Especialista no combate à moléstia, o infectologista Marcelo Simão Ferreira, da Universidade Federal de Uberlândia (MG), conta que há pelo menos três anos não há transmissão da Doença de Chagas pela picada de seu vetor, o barbeiro. Por conta de uma campanha intensiva de combate ao inseto e pela melhoria nas condições gerais de habitação do brasileiro, a forma urbana do barbeiro praticamente deixou de existir no Brasil, mesmo que em países vizinhos, como a Argentina e o Uruguai, continue a ser considerado um grave problema de saúde pública.
– Praticamente não existem mais as tais casas de pau a pique, que eram verdadeiros criatórios do barbeiro nas cidades, e isso foi fundamental no controle da doença – diz Ferreira. – O problema agora é a transmissão oral, por ingestão de alimentos processados acidentalmente junto com o barbeiro silvestre.
É o caso do caldo de cana vendido à beira das estradas, que já provocou surtos na Paraíba e em Santa Catarina. Ou do açaí, processado próximo à mata. É uma faceta nova da doença que está aparecendo no Brasil.
Doenças negligenciadas
Ausentes entre as populações de países desenvolvidos, de maior poder aquisitivo, as mazelas tropicais não despertam o interesse dos grandes laboratórios farmacêuticos em desenvolver vacinas preventivas. Constitui-se o que, no jargão dos pesquisadores, são conhecidas como doenças negligenciadas. Mesmo nos países onde tais moléstias sangram os sistemas de Saúde e de Previdência Social – como o Brasil – o volume de pesquisa na área é considerado insuficiente por especialistas.
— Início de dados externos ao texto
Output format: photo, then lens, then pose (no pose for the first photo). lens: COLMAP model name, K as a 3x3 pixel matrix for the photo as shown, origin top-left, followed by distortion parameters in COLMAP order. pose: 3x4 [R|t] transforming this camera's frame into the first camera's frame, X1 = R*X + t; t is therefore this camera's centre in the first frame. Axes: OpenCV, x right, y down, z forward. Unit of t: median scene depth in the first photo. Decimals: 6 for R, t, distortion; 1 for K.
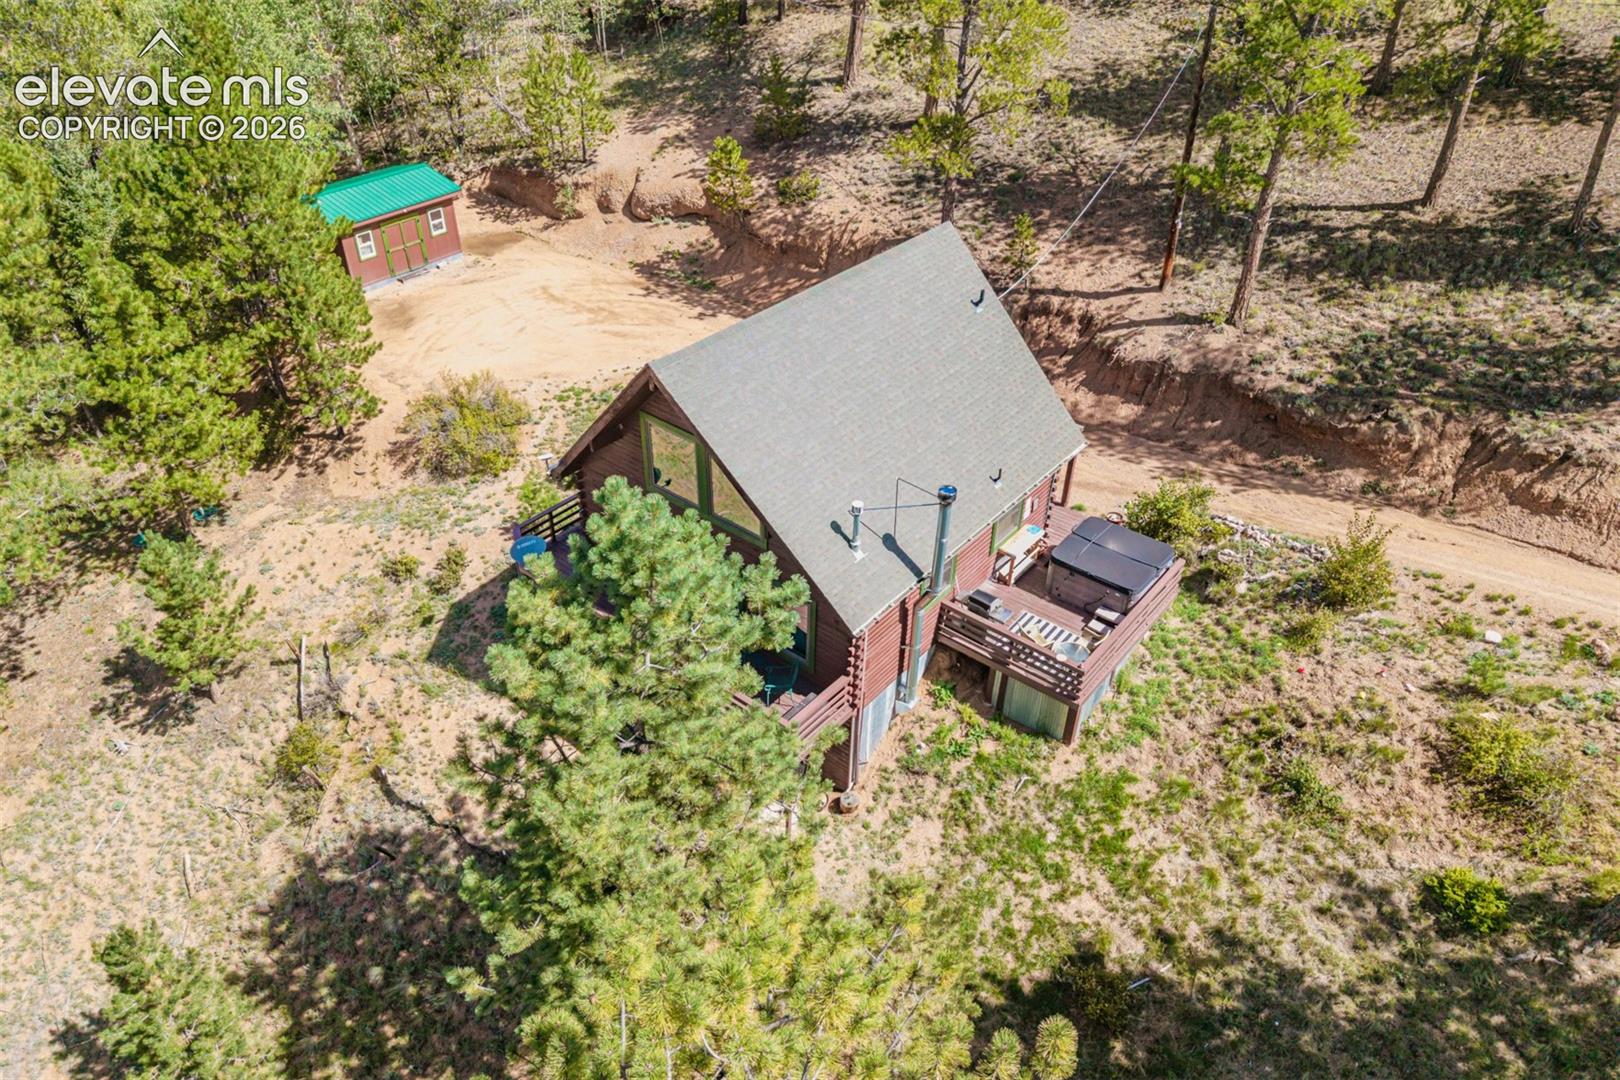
lens RADIAL K [[1078.6, 0, 810.0], [0, 1078.6, 540.0], [0, 0, 1]] dist [0.031403, -0.025537]
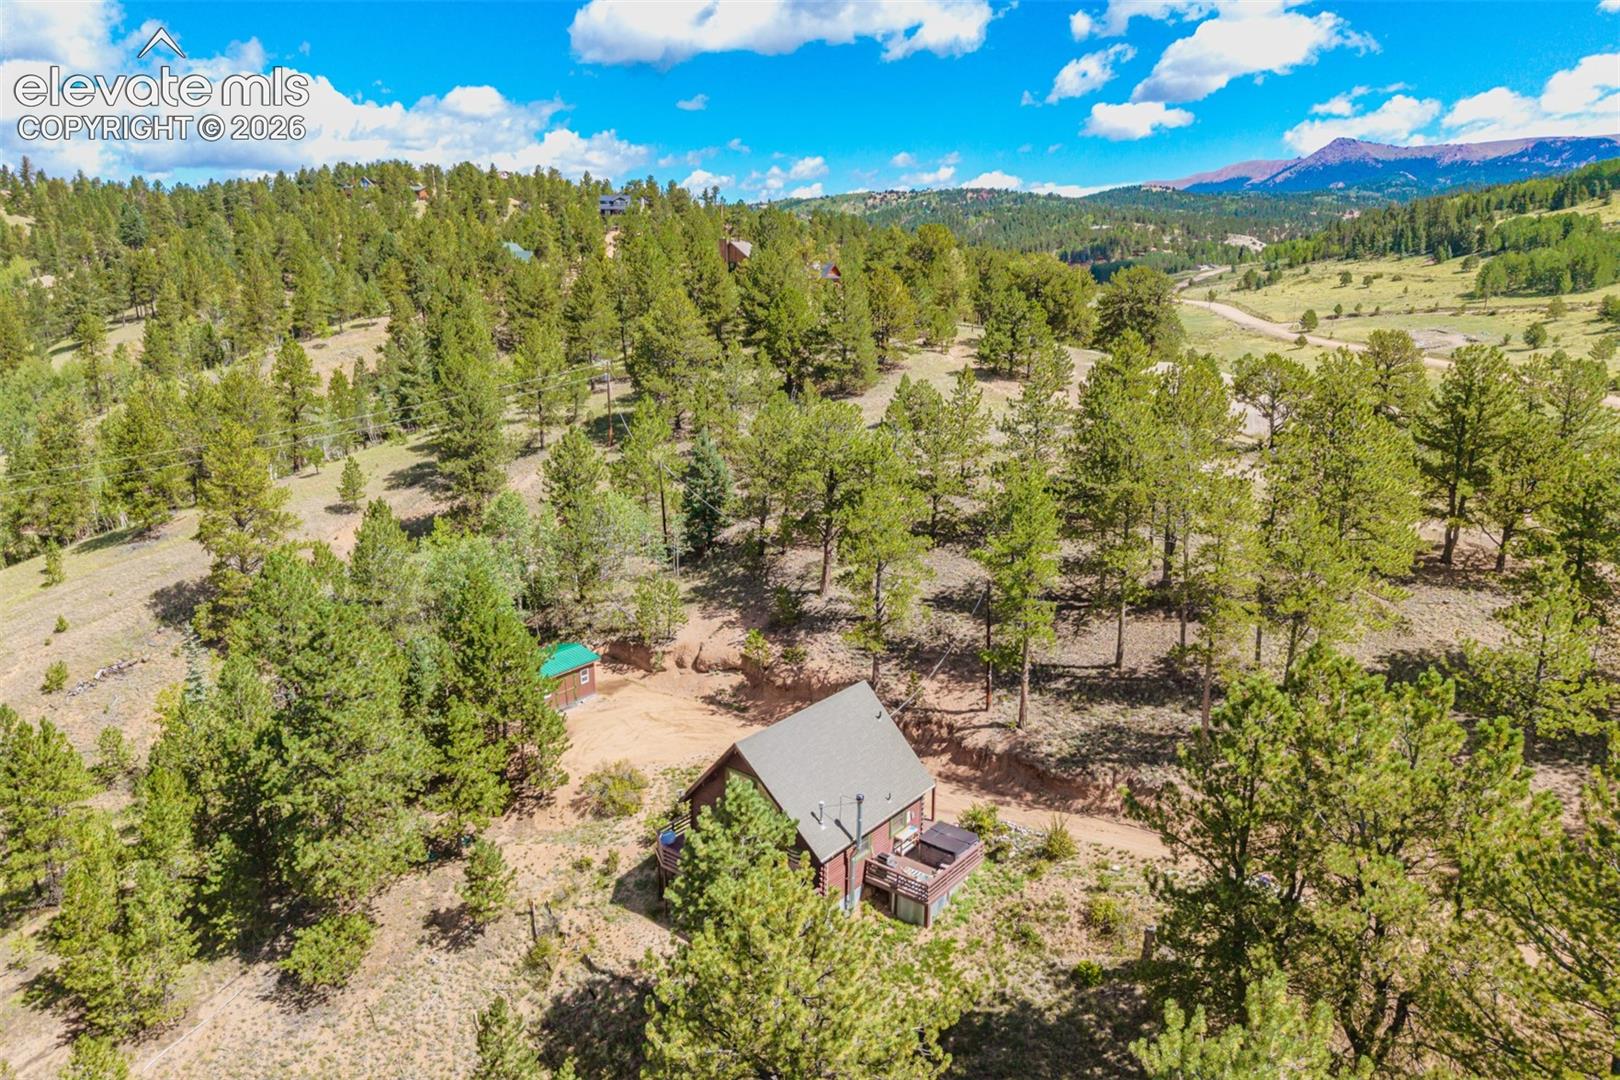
lens RADIAL K [[1121.8, 0, 809.4], [0, 1121.8, 499.2], [0, 0, 1]] dist [0.094464, -0.270374]
pose [[0.999925, -0.011486, 0.004289, 0.011018], [0.012241, 0.915670, -0.401744, 0.271384], [0.000687, 0.401766, 0.915742, -1.178819]]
– Por atingir pobres e ricos, a dengue chama mais atenção, mas mesmo assim a pesquisa médica ainda não achou uma cura para o vírus. O tratamento é paliativo – observa o epidemiologista Ivo Castelo Branco. – Se o equivalente a 10% do que foi investido na pesquisa da Aids fosse aplicado no desenvolvimento de uma vacina contra a dengue, já teriam encontrado uma solução, uma vacina – concorda Medronho.
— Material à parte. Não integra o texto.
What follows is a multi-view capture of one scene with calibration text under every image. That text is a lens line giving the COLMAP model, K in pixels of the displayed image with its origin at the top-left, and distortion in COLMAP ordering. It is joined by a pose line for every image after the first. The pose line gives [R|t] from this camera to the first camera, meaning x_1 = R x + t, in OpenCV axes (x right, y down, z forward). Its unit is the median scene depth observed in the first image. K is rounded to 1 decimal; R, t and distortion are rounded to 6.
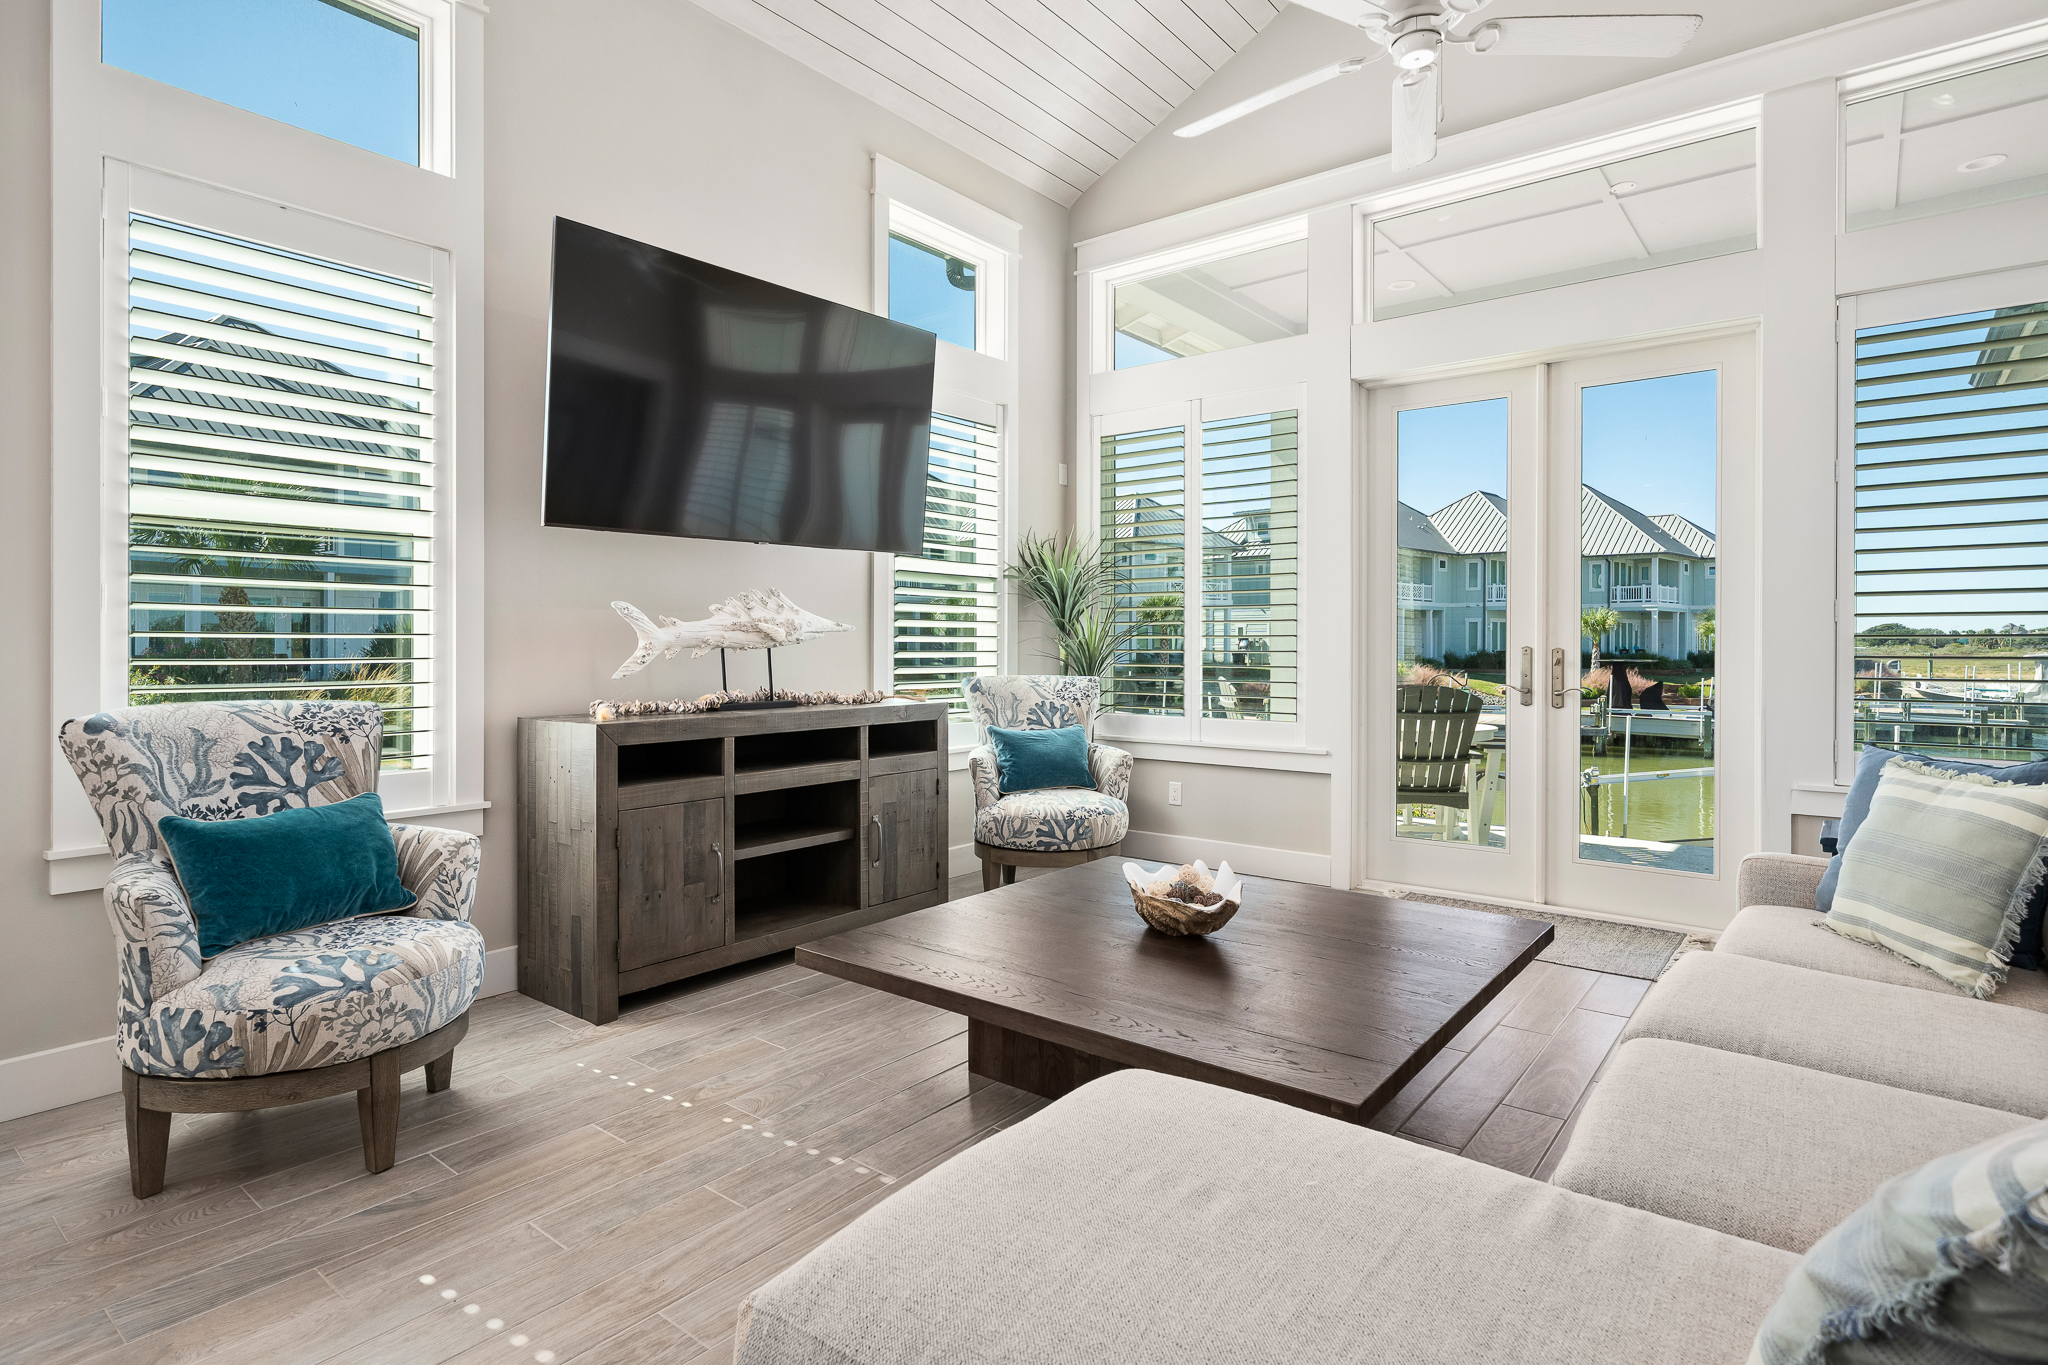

Para o professor de epidemiologia da Universidade de Brasília (UnB), José Ricardo Marins, a população carente do país é quem mais sofre com as doenças negligenciadas porque elas são, na maioria das vezes, fruto da falta de saneamento, de moradias dignas, de informação e de alimentação adequada.
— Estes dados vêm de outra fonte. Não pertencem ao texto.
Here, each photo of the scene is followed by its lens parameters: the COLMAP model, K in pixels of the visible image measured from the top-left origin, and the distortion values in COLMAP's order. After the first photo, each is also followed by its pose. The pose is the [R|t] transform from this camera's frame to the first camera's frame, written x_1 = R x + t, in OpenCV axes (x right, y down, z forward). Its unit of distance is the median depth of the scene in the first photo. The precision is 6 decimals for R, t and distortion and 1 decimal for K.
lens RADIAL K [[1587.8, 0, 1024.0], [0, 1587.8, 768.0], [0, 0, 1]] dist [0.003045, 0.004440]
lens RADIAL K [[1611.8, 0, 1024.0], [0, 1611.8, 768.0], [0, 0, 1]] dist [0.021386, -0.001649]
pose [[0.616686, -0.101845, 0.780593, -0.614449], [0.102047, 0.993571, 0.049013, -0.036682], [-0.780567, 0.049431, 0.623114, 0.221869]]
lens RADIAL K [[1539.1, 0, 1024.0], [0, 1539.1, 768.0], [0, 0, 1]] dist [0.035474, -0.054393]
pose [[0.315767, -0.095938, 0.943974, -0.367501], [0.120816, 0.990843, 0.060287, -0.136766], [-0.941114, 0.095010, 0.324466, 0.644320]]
– É pouco condizente que um país com o nível de desenvolvimento econômico do Brasil ainda apresente quase 80 mil novos casos de tuberculose por ano – afirma Marins. – Durante duas décadas os programas de tratamento de tuberculose sofreram uma forte desorganização. Eles só foram retomados a partir de 2003, mas as quase quatro mil mortes anuais ainda são inaceitáveis. É uma questão de vergonha nacional. Exportamos aviões para o Canadá, temos pólos de informática pelo país inteiro, mas ainda temos pessoas que pegam malária oito vezes na vida.